As you probably know, when the dollar drops, stocks go up. This was certainly the case on July 29th, as the major indices rose. Yes, there was a lead in this category anyway thanks to major companies like Google, Facebook, and Apple all releasing their earnings during the course of
the previous few days, and all of these companies had surprisingly good earnings. The indices were bound to rise, but a weakening dollar made this almost guaranteed. The price
of gold, which had begun to show signs of entering a bull market, took off at an even more rapid pace.

One interesting thing to note is that the Dow Jones Industrial Average dropped by 0.1 percent, its fifth straight drop in price. While the S&P 500 is sitting just a couple points behind its all-time highest level, the Dow is slowing down it’s advances. It trimmed back its gains to 2.8 percent for the month of July. This is the Dow’s longest slump in over a month, but as stocks gain more and more traction, it’s something that should be easily overcome. In fact, this could even present a great opportunityfor some traders as it leaves more room for growth after the Fed decision to wait and the weaker than expected GDP data.

Right now, according to estimates, the odds of a Fed rate hike stand at 36 percent for December. Because of the less than outstanding data that was released toward the end of July, what is happening is that investors are predicting that the Fed will not be able to raise the interest rate until after the results of the U.S. Presidential election is over. Major elections have the ability to sway markets, but the results are usually short term. The only reason that a decision by the Federal reserve would be stalled until after the election would be because of a long term need.
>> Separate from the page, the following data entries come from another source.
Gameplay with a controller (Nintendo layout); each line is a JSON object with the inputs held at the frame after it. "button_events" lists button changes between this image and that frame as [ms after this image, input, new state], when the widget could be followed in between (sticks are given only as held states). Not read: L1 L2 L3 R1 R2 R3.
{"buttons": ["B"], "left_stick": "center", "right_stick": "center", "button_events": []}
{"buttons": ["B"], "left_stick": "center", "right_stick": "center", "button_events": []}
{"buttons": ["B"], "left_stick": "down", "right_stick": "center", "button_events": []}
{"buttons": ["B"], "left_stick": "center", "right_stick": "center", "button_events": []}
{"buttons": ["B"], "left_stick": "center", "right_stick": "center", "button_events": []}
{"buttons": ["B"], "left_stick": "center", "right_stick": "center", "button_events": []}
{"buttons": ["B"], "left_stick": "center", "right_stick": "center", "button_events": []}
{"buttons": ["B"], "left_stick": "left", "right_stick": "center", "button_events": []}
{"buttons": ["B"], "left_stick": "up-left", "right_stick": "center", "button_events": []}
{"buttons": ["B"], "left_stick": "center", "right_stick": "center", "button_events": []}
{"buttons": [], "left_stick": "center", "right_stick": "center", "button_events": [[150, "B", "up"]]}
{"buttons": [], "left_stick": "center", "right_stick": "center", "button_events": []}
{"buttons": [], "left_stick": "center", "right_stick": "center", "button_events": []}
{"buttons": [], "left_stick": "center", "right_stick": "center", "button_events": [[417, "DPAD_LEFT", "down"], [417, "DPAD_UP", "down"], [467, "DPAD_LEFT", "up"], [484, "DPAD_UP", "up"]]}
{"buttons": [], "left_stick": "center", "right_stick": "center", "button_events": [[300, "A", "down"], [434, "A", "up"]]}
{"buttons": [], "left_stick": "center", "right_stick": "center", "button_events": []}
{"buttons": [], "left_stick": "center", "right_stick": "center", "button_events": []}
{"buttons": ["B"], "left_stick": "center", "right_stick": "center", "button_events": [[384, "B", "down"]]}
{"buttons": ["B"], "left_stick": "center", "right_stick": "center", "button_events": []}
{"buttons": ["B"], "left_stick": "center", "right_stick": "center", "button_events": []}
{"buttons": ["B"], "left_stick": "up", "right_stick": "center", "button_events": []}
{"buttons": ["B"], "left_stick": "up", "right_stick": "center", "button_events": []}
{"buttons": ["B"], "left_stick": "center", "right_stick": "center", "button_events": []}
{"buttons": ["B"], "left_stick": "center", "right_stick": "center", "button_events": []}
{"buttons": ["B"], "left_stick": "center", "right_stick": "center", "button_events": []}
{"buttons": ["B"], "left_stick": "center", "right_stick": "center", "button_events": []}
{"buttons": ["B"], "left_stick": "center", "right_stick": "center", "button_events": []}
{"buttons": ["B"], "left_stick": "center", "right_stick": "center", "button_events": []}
And while the prediction rate has dropped for a December move, it is still viewed by the professionals in the industry as the most likely time that a rate hike will occur.

Of course, there will be both ups and downs in the markets until the next rate hike occurs, but oftentimes a Fed move is seen as the catalyst for change. And while it is, the move is often predictable and at least partially accounted for before it occurs. As you go about making trades in any market, keep this in mind so as not to expose yourself to too much undue risk by ignoring sudden changes or predicted changes that never materialize.